Wokingham Today

Honey and lemon

- Angela Garwood Angela blogs at The Colourful Kind

AT the time of writing it is half-term, and I’d love to say we’re having a fun-packed week with various adventures, but this is not the case, as I am ill in bed with something resembling mild flu.

I now carry a toilet roll wherever I go, as required by my runny nose. (We don’t stock boxes of tissues, do people still do that?)

“I can’t remember the last time my nose was this runny,” I said on the phone to my mum.

“Are you having honey and lemon?” She asks, right on cue, referring to honey, in hot water, with the juice of an entire lemon.

“Yes, sort of,” I reply, wondering if honey on toast, then lemon on pancakes counts.

One might say I’m fortunate that, despite being poorly, my appetite remains as strong as ever.

I haven’t had the best luck with mild illness over the last couple of months. It seems I catch some virus, spend a few days feeling rotten, get better, then a few weeks later I’m down with another something.

“I’M ILL AGAIN!?” I say to Joel.

“Ange, I hate to say it, but you do say this every week.”

He exaggerate­s, but I get his point.

Work-wise things are manageable, I’ve been working from bed, it’s the pre-made social plans I feel awful about.
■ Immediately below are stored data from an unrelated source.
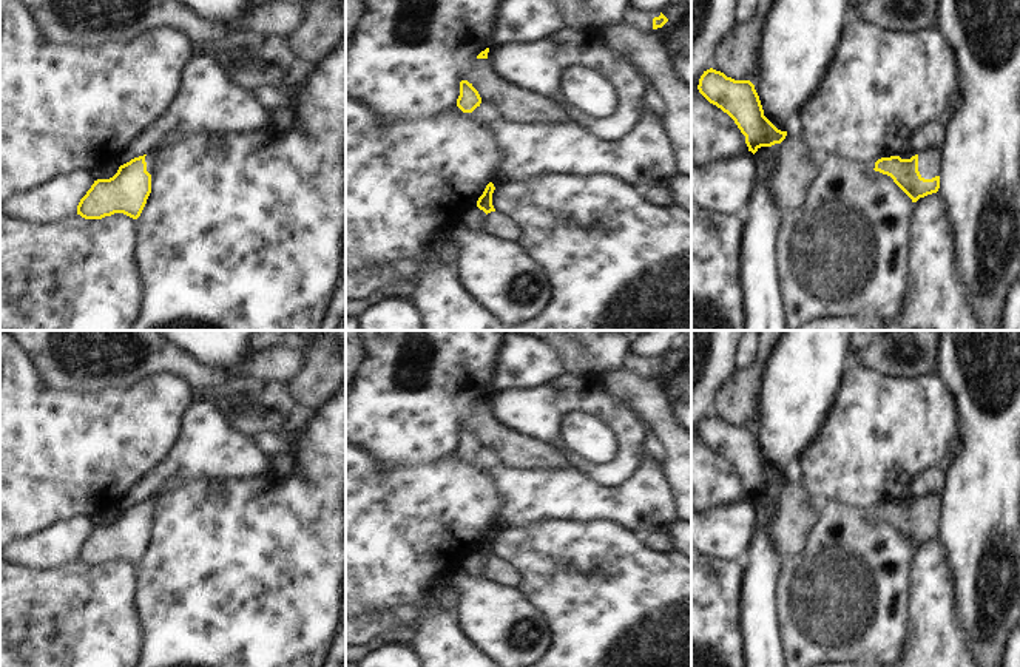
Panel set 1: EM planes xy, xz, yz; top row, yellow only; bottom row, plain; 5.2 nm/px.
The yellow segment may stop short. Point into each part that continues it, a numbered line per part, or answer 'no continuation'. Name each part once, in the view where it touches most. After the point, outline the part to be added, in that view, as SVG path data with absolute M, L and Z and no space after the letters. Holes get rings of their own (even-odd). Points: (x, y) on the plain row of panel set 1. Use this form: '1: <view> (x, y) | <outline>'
1: yz (929, 507) | M927 494L918 499L918 517L921 523L932 525L940 520L943 494Z

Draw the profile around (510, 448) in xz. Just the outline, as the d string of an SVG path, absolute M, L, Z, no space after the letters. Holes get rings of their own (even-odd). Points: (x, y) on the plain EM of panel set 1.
M471 405L461 426L468 426L495 463L520 469L572 469L551 445L502 425L488 405Z

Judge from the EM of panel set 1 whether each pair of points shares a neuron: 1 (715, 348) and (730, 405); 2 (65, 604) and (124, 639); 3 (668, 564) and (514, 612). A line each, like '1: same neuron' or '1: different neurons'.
1: different neurons
2: same neuron
3: different neurons

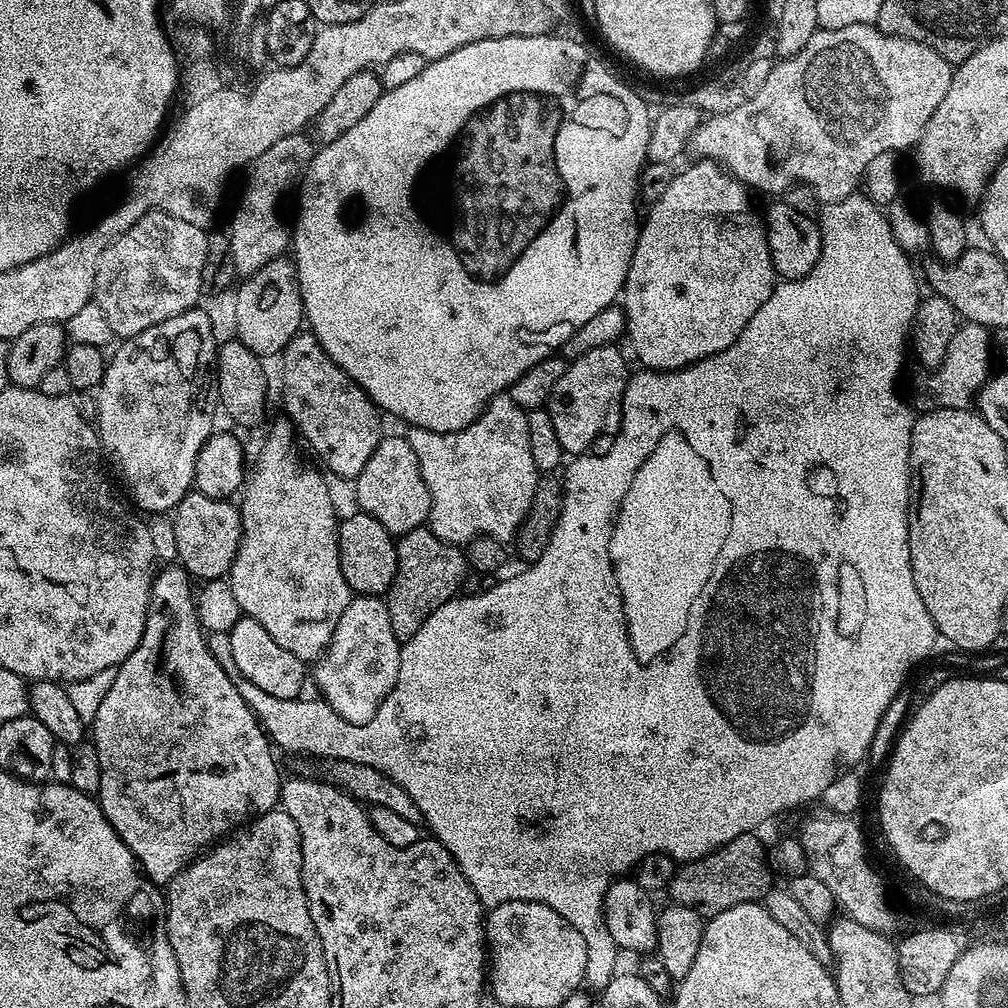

No one likes cancelling on a friend, not least a friend you already cancelled on just last month, when you were poorly then too.

She is understand­ing and agrees to a Zoom, which we both know is a bit naff, but better than nothing.

Then there was the Valentine’s cinema date I’d arranged with another close friend.

We were going to see All Of Us Strangers and

I’d bought my popcorn in advance from Tesco, in a sincere attempt to save money. (It’s never as good, the fresh warm stuff is a rip-off, but some might say worth it.)

I’m meant to be at a pub-quiz tomorrow night, (not something I’ve done in a while) but going by my night-time lie-down-and-shiver-under-a-duvet routine, this won’t be happening either.

Last night, struggling to stay awake at bedtime, I requested that maybe we just do the one story, which we all know was a pointless appeal. After The Snail and the Whale, Leo returned with Tyrannosau­rus Drip, another tale I am somewhat fond of.

As a weird sort of compromise, with any oomph left in my voice used up on the previous book, I told myself it’d be fine to read only the most necessary lines.

This worked for the first few pages, but then the second part of the story gets rather good, my energy picked up and I committed to reading properly, feeling bad about those first few pages.

Surely I can’t be the only parent to have skipped the odd line in a story, I mean The Cat in the Hat is 61 pages long. In the end though, skipping lines was a futile endeavour, he still took over half an hour to drift off.

Thankfully Maia is at her dad’s this week, so won’t suffer the house-bounding consequenc­es of my disappoint­ing immune system.

The “What are we doing today?” that rings in the ears of parents across the country during halfterm, will be her dad’s quandary.

She’s back on Saturday and keen for Coral

Reef, which means a speedy recovery is imminent. Though I can’t currently imagine anything worse.

Today however, I get to stay warm in my bed, surrounded by toilet roll and various scarves. It’s the freelancin­g dream.